Simón Tanner es un inútil. Morán, pero también Román, se enrolan en las filas de los ociosos carentes de finalidad. Los delincuentes superpone geografías. Moreno filma con mucho placer la velocidad de Buenos Aires en un inicio que recuerda a las imágenes de Milán en El eclipse, del itálico pope de la dilatación. A esto contrapone el idilio rural en las sierras de córdoba. Como Tanner, la película abandona la obligación laboral de narrar en orden, sale de paseo, toma baños lacustres, come frutas, se tuesta al sol. Moreno llena los minutos con charlas insensatas y juegos inútiles: vacaciona. Propone formas alternativas del placer audiovisual.

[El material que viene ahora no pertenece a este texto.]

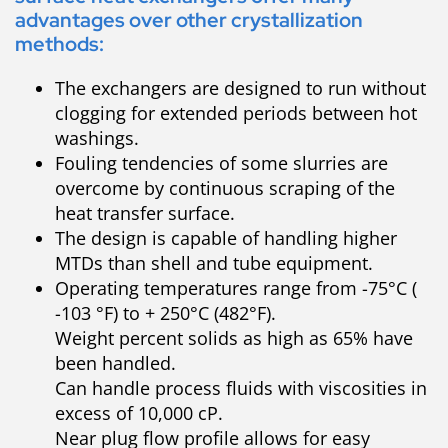
advantages over other crystallization
methods:
The exchangers are designed to run without
clogging for extended periods between hot
washings.
Fouling tendencies of some slurries are
overcome by continuous scraping of the
heat transfer surface.
The design is capable of handling higher
MTDs than shell and tube equipment.
Operating temperatures range from -75°C (
-103 °F) to + 250°C (482°F).
Weight percent solids as high as 65% have
been handled.
Can handle process fluids with viscosities in
excess of 10,000 cP.
Near plug flow profile allows for easy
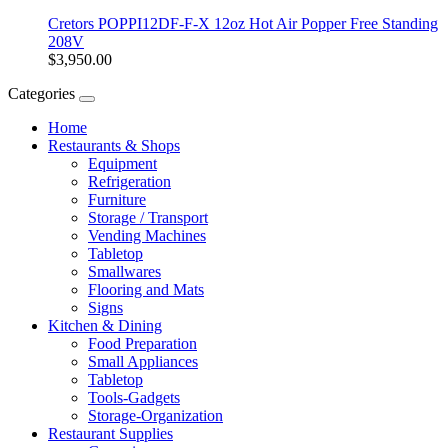
Cretors POPPI12DF-F-X 12oz Hot Air Popper Free Standing
208V
$3,950.00
Categories
Home
Restaurants & Shops
Equipment
Refrigeration
Furniture
Storage / Transport
Vending Machines
Tabletop
Smallwares
Flooring and Mats
Signs
Kitchen & Dining
Food Preparation
Small Appliances
Tabletop
Tools-Gadgets
Storage-Organization
Restaurant Supplies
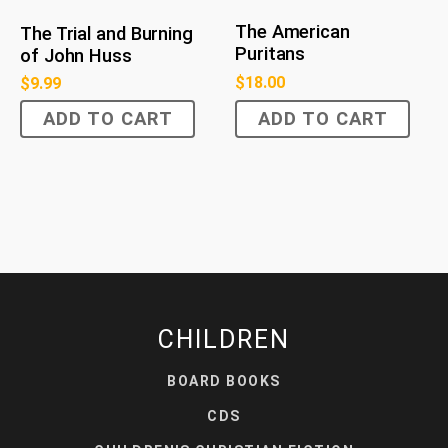
The American
The Trial and Burning
Puritans
of John Huss
$
18.00
$
9.99
ADD TO CART
ADD TO CART
CHILDREN
BOARD BOOKS
CDS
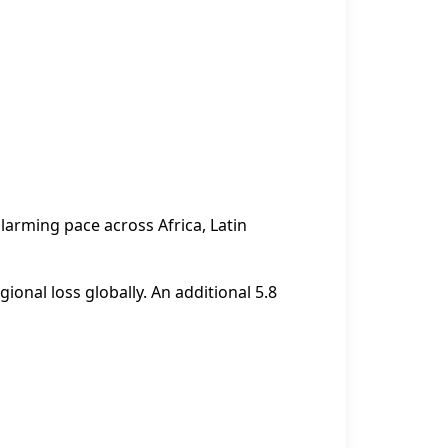
larming pace across Africa, Latin
ional loss globally. An additional 5.8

A veces, en Shameless, Frank aparece dormido en la nieve. Es una coincidencia: Robert Walser murió así, desmayado en la nieve, en mitad de uno de sus paseos. Estas noches, hasta que me canse, seguiré viendo Shameless. En tiempos de plataformas de contenidos, capítulos cortos y transparencia perfecta, las tres felices horas de Los delincuentes se rebelan contra la eficacia, son una invitación a la pérdida, y recuerdan (contrario a lo que sugiere un personaje secundario) que el cine, por suerte, no ha muerto.